If no — don't build an agent. Build a tool or a script.

"What happens when the AI produces an incorrect output?"

If the consequence is minor — a slightly wrong email draft, a suboptimal ticket routing that gets corrected by a human — the risk is acceptable. Deploy, monitor, iterate.

If the consequence is significant — a wrong transaction, a production change, a compliance decision — the AI should inform, not act. Human in the loop isn't a limitation. It's the engineering decision that keeps the system safe.

"Could a well-designed script with conditional logic produce the same result?"

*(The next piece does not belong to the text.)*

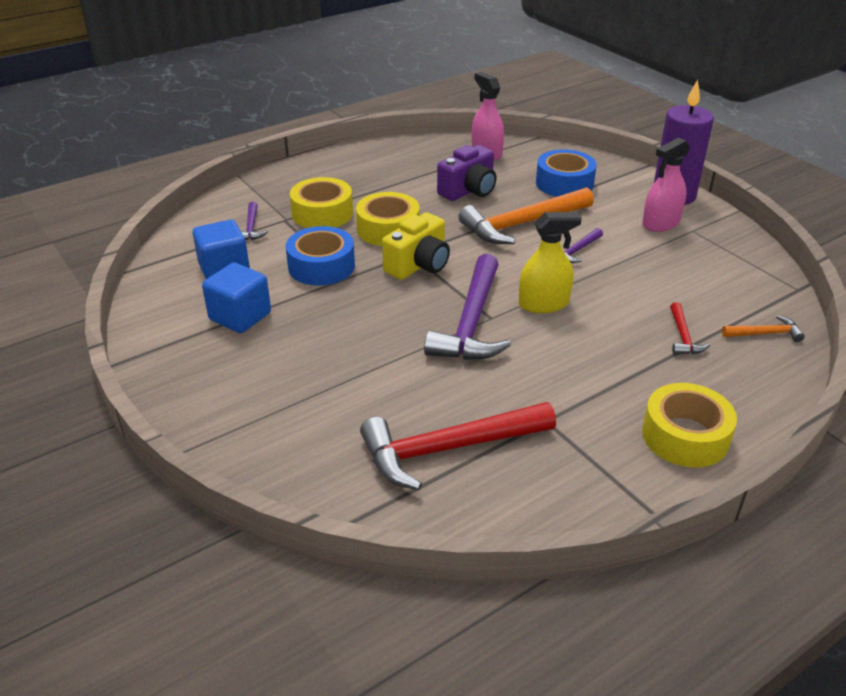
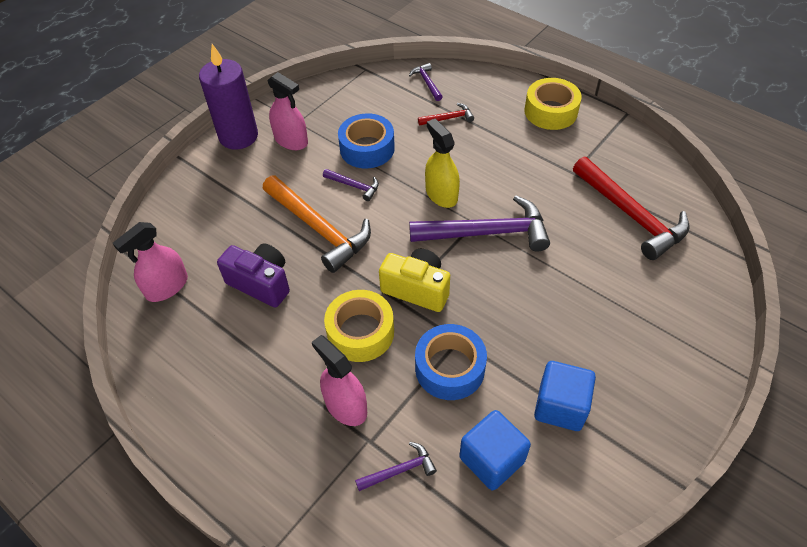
camera: 105 degrees left, 15 degrees up
yellow tape [290,177,353,228] -> pink spray bottle [312,335,367,426]
blue tape [536,149,597,197] -> blue tape moved to [338,113,395,168]
orange hammer [722,315,805,342] -> purple hammer [409,63,443,101]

Be honest. If the answer is yes, build the script. It will be faster, cheaper, deterministic, debuggable, and maintainable. The LLM adds value only when the input is genuinely ambiguous or unstructured in ways that conditional logic can't handle.


The takeaway

The organisations that will extract real, lasting value from AI in the next three years won't be the ones with the most agents. They'll be the ones that applied AI precisely where it solves problems that couldn't be solved before — knowledge rescue, documentation from reality, diagnostic assistance, intelligent triage, and competence verification — while keeping traditional automation for everything that traditional automation handles perfectly well.

The agent cleanup is coming. The question for every organisation is whether they'll be dismantling failed experiments or building on solid foundations.

The technology isn't wrong. The application matters. And knowing the difference between "this needs AI" and "this needs a script" might be the most valuable diagnostic skill in enterprise IT right now.